In an age of endless data where cyber space has become inseparable from daily life, fraudulent schemes have now crossed over into the digital realm. Several types of scams exist today, and among the most concerning is that of the Social Security scam.

What is a Social Security Scam?

One of the most common types of government imposter scams is that of the social security con. Fraudsters claim to be government officials in order to convince victims to send money, and or reveal PII (personally identifiable info), along with financial details.

Once a social security number is obtained, a victim’s identity can become a whole lot easier to compromise; suffering from identity theft-related activities, such as financial loss and credit score damage, is more likely, leading to great heartache and stress down the road.

How to Identify a Social Security Scam

The best way to spot Social Security scams is by arming yourself with up-to-date knowledge on what to expect. Here are some common red flags to consider when receiving potential scams, whether in the form of emails, calls, texts, social media messages, or even snail mail:

  • Threatening/Pressuring Tone. We’ll get into the kinds of threats you may experience, but for now, if the contact you receive is in any way pushy or threatening, consider it a scam. Social Security Administration officials rarely contact you, and if they do, it’s via an official letter (payment options/appeal rights). You may also receive contact regarding the ‘My Social Security’ app (updates/notifications/login-related matters).
  • SSN Suspension. The SSA will not suspend, freeze or revoke your social security number – and certainly not as a consequence of having not paid a government fine or fee right away.
  • Arrest/Legal Action. Following on, the SSA will not threaten you with imminent legal action or arrest either.
  • SSN/Private Info Requested. If you’re asked to provide your SSN, and or personal/financial details, don’t respond. Once again, you are not dealing with the SSA.
  • Phishing Flaws. Just because an email seems to ring true – due to the inclusion of relevant jargon and official logos/graphics, etc – this is no reason to proceed without caution. With scams, there’s always a giveaway lurking somewhere. So scrutinize the sender’s address, plus the email body for vagueness, grammar/spelling mistakes. Remember, sneaky hyperlinks can lead to malicious, data-harvesting spoof SSA websites.
  • Payment Required. Payments to the SSA involve official letters with instructions to pay through US mail. If you’re asked to settle a ‘government fine or fee’ via methods including cash, gift card, wire transfer or internet currency, hit delete/hang up.

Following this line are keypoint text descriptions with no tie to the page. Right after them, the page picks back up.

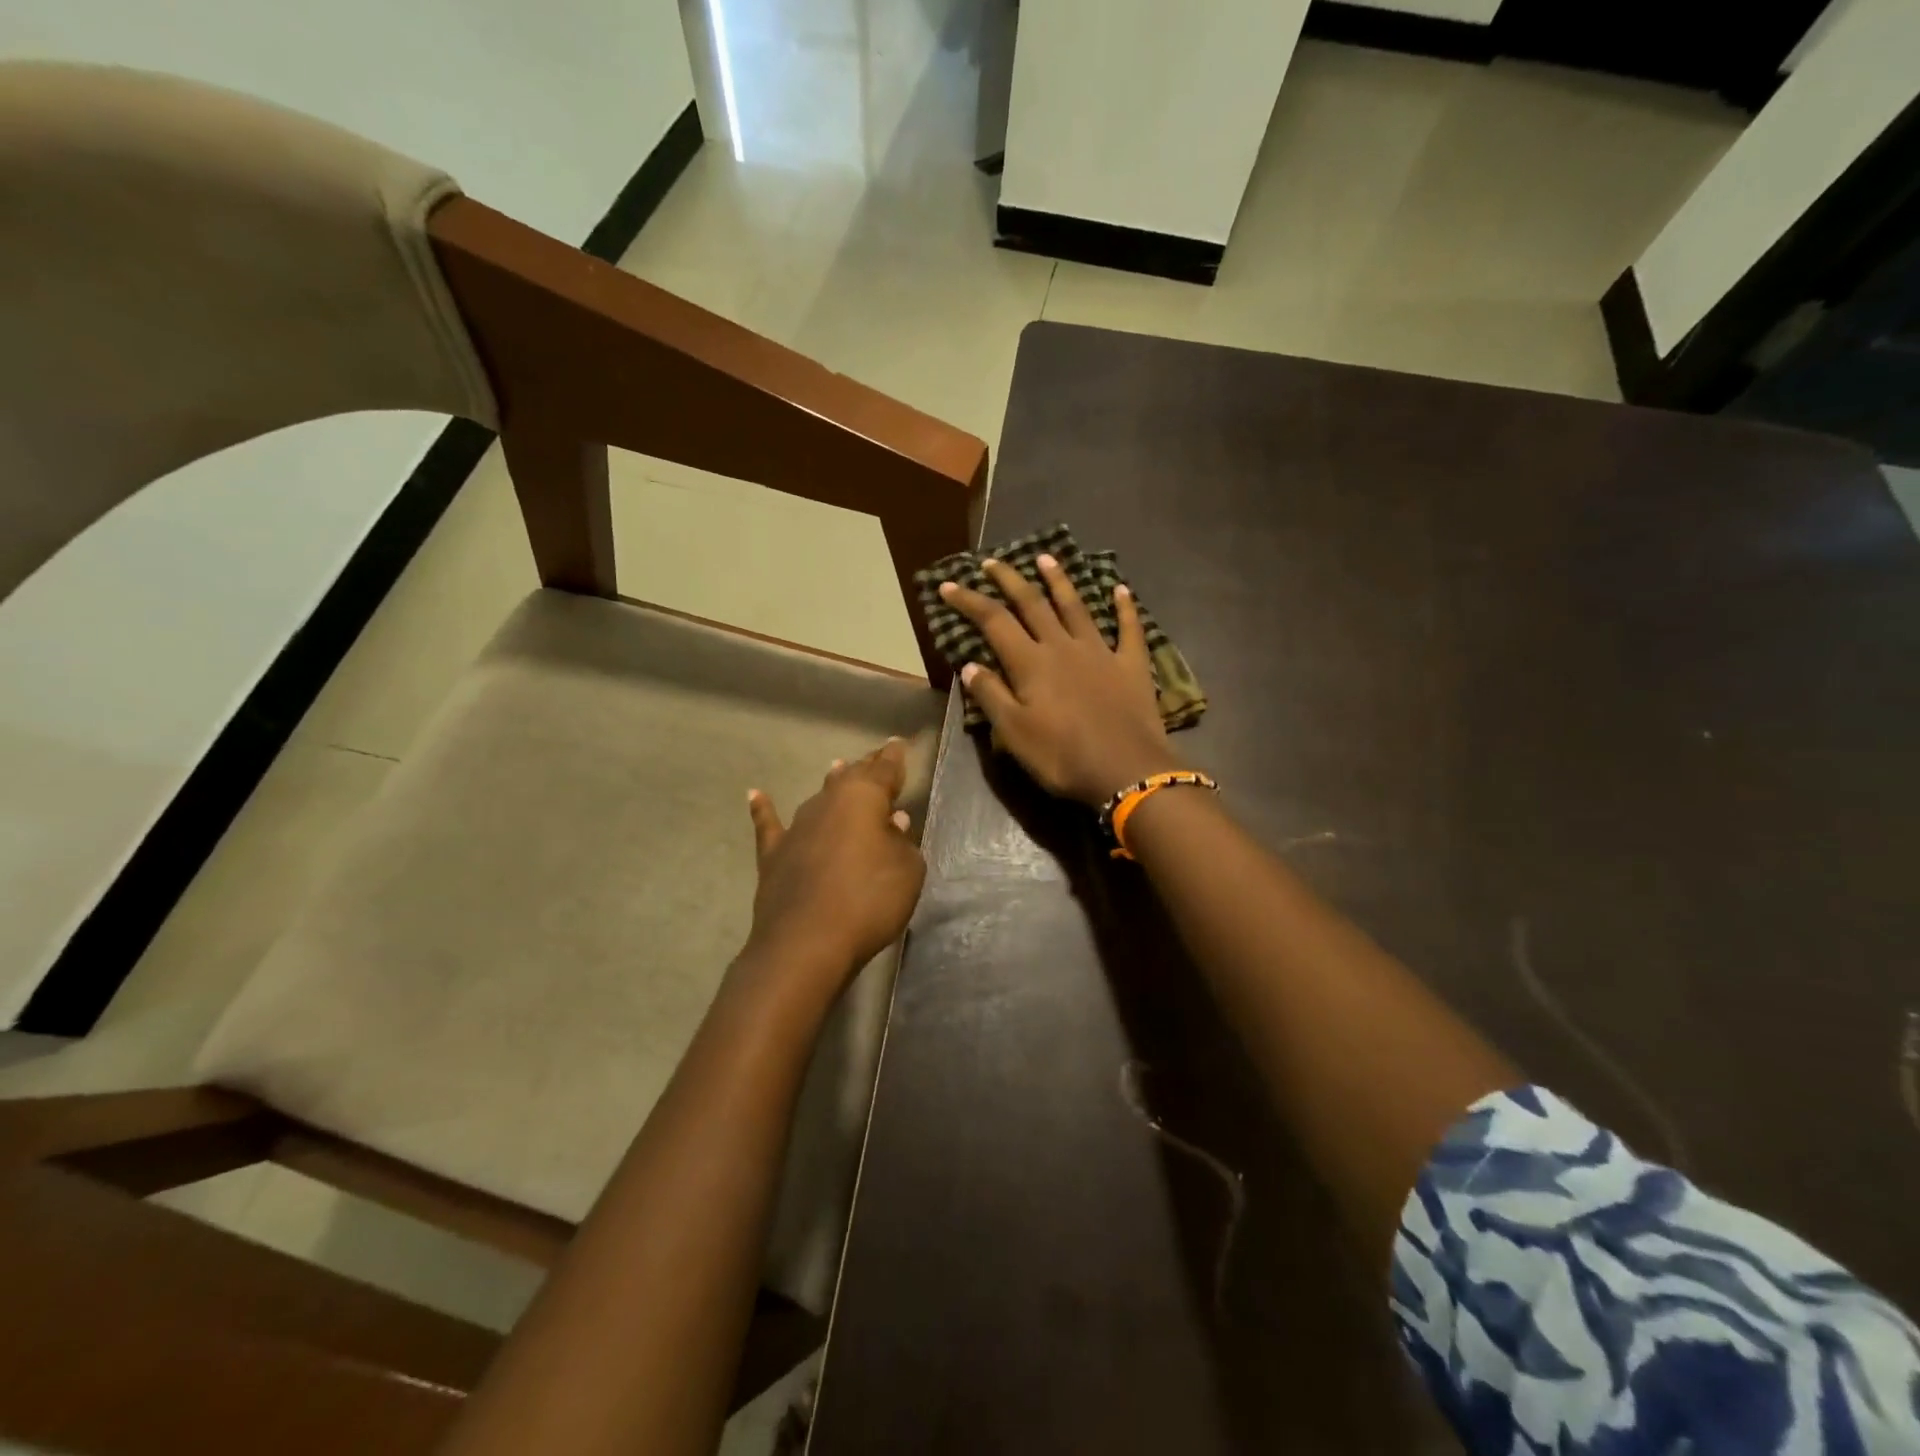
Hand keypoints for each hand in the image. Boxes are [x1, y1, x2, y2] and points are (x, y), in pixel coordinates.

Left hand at [742, 738, 925, 993]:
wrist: (806, 943)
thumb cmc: (869, 900)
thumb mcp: (908, 871)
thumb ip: (902, 842)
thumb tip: (892, 821)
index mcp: (864, 798)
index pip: (885, 770)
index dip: (894, 757)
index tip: (898, 742)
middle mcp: (828, 802)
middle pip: (851, 777)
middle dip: (866, 767)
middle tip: (877, 756)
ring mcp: (797, 827)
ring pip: (818, 797)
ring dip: (830, 783)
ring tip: (837, 767)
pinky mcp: (774, 854)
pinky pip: (769, 824)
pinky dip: (763, 809)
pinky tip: (754, 795)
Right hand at [939, 555, 1178, 807]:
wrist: (1127, 770)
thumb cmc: (1063, 757)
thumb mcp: (1014, 734)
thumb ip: (991, 696)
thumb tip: (970, 665)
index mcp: (1031, 663)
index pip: (993, 621)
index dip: (969, 601)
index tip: (949, 585)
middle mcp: (1063, 646)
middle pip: (1032, 604)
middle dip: (1010, 580)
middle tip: (993, 562)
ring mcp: (1100, 652)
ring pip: (1076, 607)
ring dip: (1059, 581)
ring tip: (1046, 558)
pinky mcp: (1131, 665)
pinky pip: (1129, 629)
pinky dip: (1125, 607)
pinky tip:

How to Prevent Social Security Scams

Just because fraudsters’ scams are evolving, and therefore becoming harder to spot, doesn’t mean they’re unavoidable. Once you understand how criminals try to hoodwink potential victims, the makeup of a Social Security con becomes clearer. So, with that mind, here are several signs to watch out for:

  • Listen to your Instincts. Scams can be pretty convincing at times, which is why its paramount that we listen to any niggling doubts and feelings of unease.
  • Just Hang Up. If you’re dealing with a suspicious, unsolicited telephone call, don’t be afraid to hang up or end the conversation by saying you’re too busy to talk. Remember, the SSA will only call if you’ve already had prior contact.
  • Pressure & Arrest Threats. We already covered this in more detail above, but one of the most overt elements of a scam is the use of threats and a ticking clock. Are you about to face legal action/arrest if you don’t provide payment/confidential info? It’s a very motivating, jarring thing to hear – but don’t be fooled. This is a bona fide scam, and it’s time to hang up/hit delete.
  • Don’t send SSN/PII. Never reveal any sensitive data, including your SSN or information about yourself or finances, via email, text, social media message, or over the phone.
  • ‘ID Spoofing’ Exists. Scammers are capable of using ‘spoofing technology’ to make it appear that a legitimate SSA official is calling you. In that case, be sure to not lower your guard just because the caller ID on your screen seems trustworthy.
  • Beware Phishing Emails. SSN scams aren’t limited to emails alone, but this form of Phishing can be particularly deceptive. Some email scams are constructed well, and are therefore much harder to spot, so be on alert for signs such as vagueness, poor spelling/grammar, and unusual tone/language. Hover your mouse over hyperlinks to reveal true URL destinations (which could lead to fake SSA websites) and remember that official SSA logos and graphics can easily be exploited by scammers.
  • Check with your Peers. Following on, why not ask your friends for their thoughts? Sometimes, a fresh pair of eyes can spot something you missed. Or perhaps one of your friends already knows it to be a scam? Openly discussing cyber crime/fraud can be highly beneficial – not just for you, but for everyone.
  • Verify with the SSA. The only way to completely put your mind at rest is to actually verify whether you’re dealing with a fraudster. While you could do some investigating on Google to unearth more info about the potential scam, using the SSA’s My Social Security app, or contacting the SSA itself, is probably the more direct, simpler option.